144. The referenced incident of serious misconduct can be characterized as the application of undue pressure upon a subordinate employee through intimidation and other means (including the use of lies and crude barnyard metaphors) to convince such subordinate employee to violate his legal and ethical responsibilities as the FDIC Springfield Field Office Supervisor by preparing a written performance evaluation of an FDIC examiner assigned to the FDIC Springfield Field Office which falsely portrays the actual performance of that examiner. In essence, the FDIC Assistant Regional Director requested that the Field Office Supervisor prepare and submit a falsified official business record for filing in the FDIC Kansas City Regional Office. Again, and notwithstanding the fact that such misconduct was documented (RX 79) and the subject of graphic sworn testimony of the affected FDIC Field Office Supervisor (Tr. at 9037-48), the FDIC Inspector General totally ignored the incident. Most objective observers recognize such a response by its real names: cover-up and whitewash.
145. This was the second lead editorial published by The Kansas City Star that raised serious questions of public policy concerning the FDIC enforcement action against Glen Garrett.

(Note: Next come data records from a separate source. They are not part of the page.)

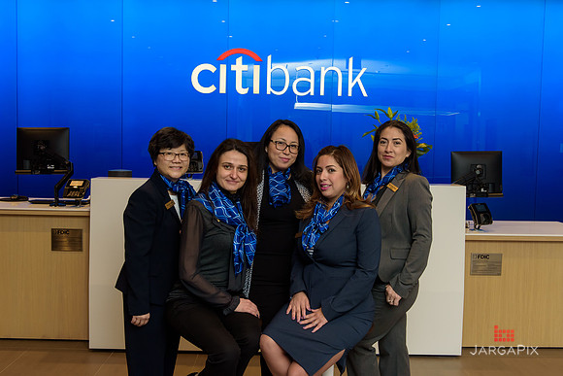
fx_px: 594
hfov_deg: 50.7
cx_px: 282
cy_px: 188
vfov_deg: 35.1
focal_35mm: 38
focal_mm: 38
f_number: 8
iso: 1600
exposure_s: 1/125
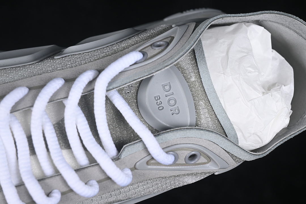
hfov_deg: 27.0
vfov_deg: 18.2
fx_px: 637
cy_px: 102
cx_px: 153
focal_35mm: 75
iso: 160
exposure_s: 1/80
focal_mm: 50
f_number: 7.1
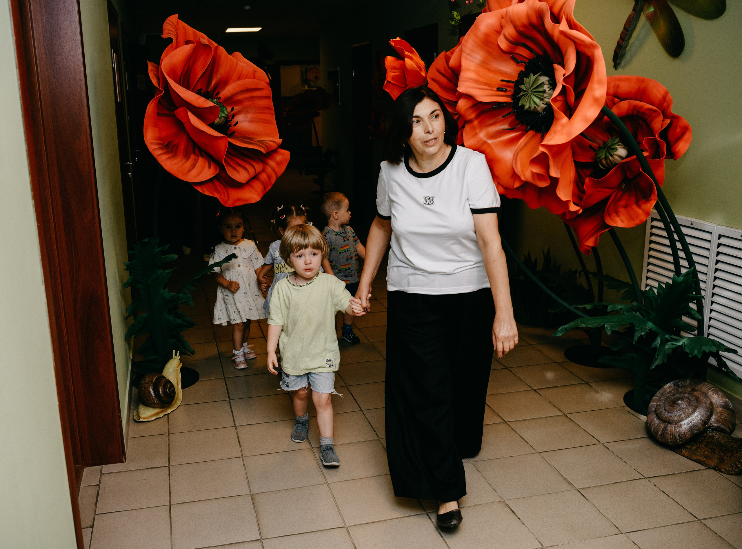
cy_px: 264
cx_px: 337
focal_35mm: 35
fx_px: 745
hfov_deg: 52.9
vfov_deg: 40.5
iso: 320
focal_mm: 30
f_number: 4
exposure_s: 1/160
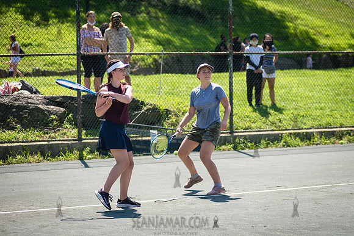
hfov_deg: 17.3
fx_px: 1160
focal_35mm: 118
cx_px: 209
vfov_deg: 11.6
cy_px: 103
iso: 125
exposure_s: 1/1000
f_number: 4
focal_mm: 100
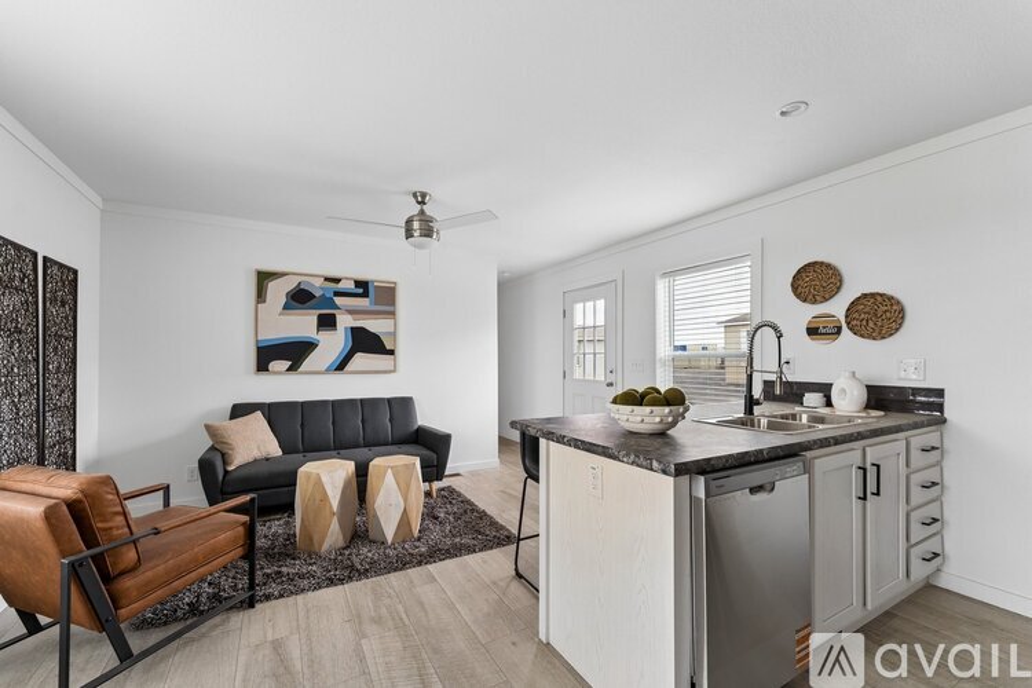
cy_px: 344
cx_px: 516
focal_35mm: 14
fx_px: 401
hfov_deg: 104.3
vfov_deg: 81.2
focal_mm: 14
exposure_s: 1/50
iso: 500
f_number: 6.3
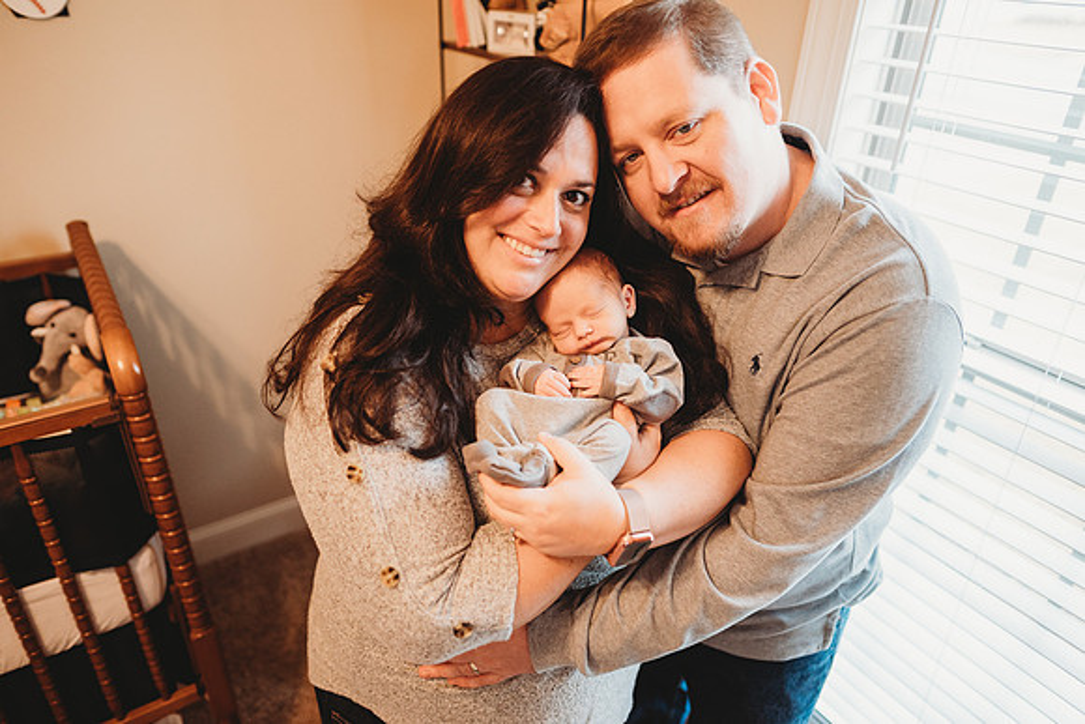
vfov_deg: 53.2
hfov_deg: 73.7
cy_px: 362
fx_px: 723
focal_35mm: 24
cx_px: 542
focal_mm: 24
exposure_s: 1/160
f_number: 2.2
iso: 500
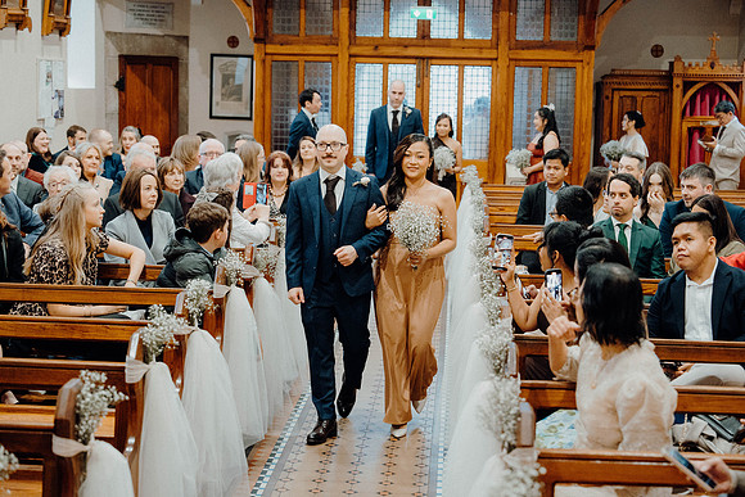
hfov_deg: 31.0
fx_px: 1345
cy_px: 248
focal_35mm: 65
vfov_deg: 20.9
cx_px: 372
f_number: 3.5
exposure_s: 1/160
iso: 4000
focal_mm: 65
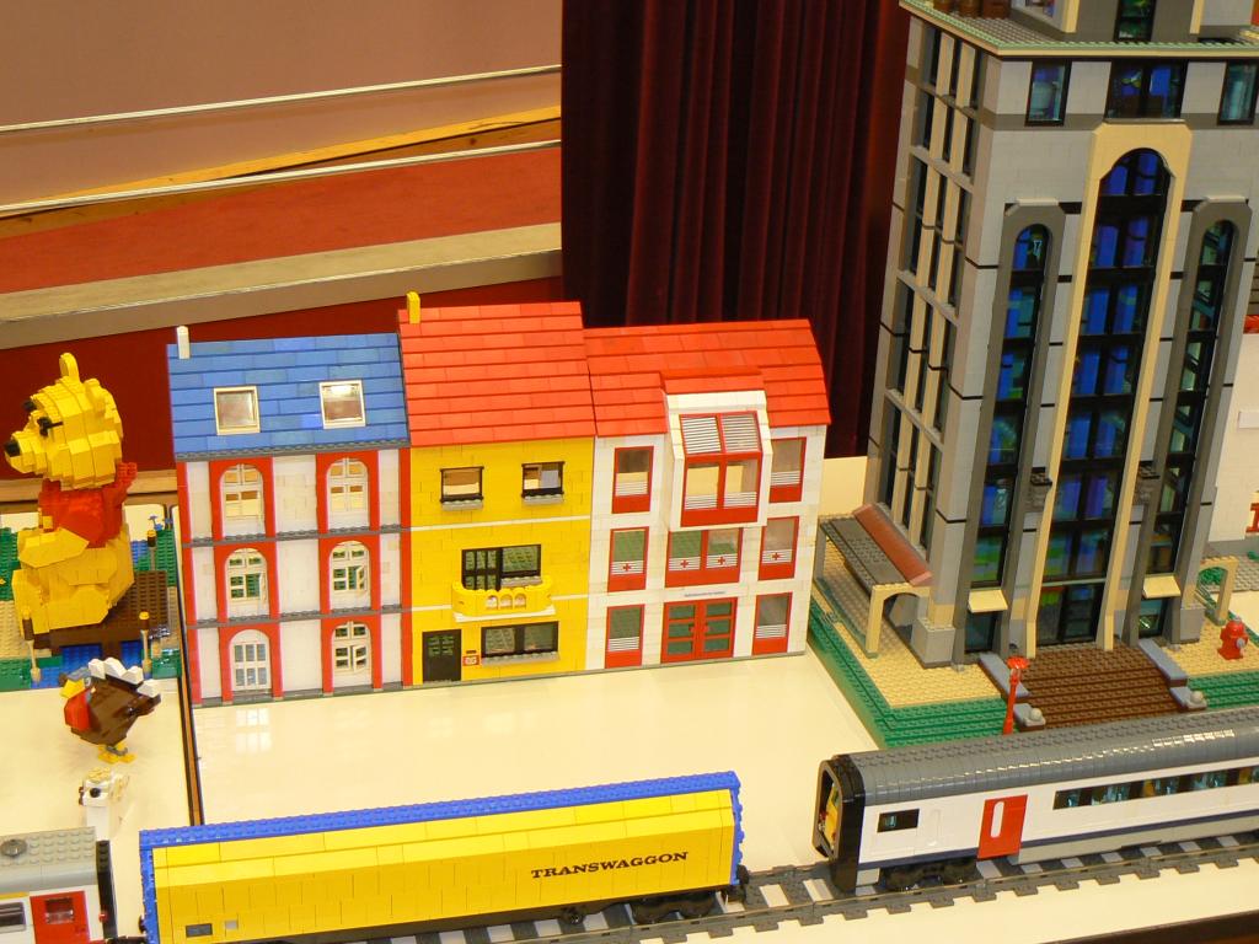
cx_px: 630
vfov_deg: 28.6
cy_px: 472
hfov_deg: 37.5
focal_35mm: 51
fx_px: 1855
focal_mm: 7
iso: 100
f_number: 2.8
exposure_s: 1/13
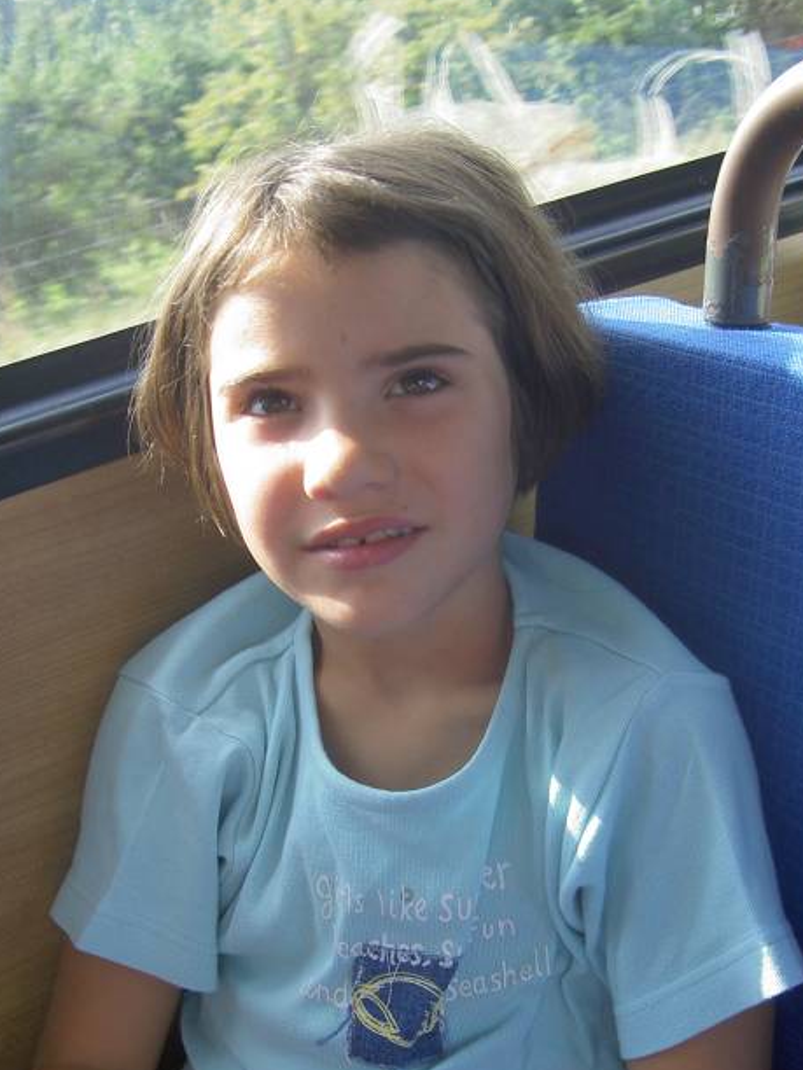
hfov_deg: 28.6
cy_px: 649
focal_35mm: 51
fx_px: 1577
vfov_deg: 37.3
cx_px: 401
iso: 100
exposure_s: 1/200
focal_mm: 8
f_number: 2.8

The first editorial ["Bank Examiners Out of Control"] was published on Sunday, March 22, 1998. Copies of both editorials are attached as "Exhibit J." The editorial opinions published in the Star (along with a comprehensive front-page news article covering a large part of the early history of the case that was also published on Sunday, March 22, 1998) generated public sentiment favorable to Glen Garrett which resulted in a significant number of inquiries to the Star questioning the tactics and enforcement policies of the FDIC. The publicity provided by the Star and several other news organizations in 1998 was instrumental in finally convincing the FDIC in March of 1999 to withdraw and dismiss all charges of wrongdoing against Glen Garrett, thus vindicating one of the most courageous and principled community bankers in America. Glen Garrett hails from the "Show Me" State of Missouri. He has certainly done that; he has demonstrated to the banking community at large that backbone and character still count.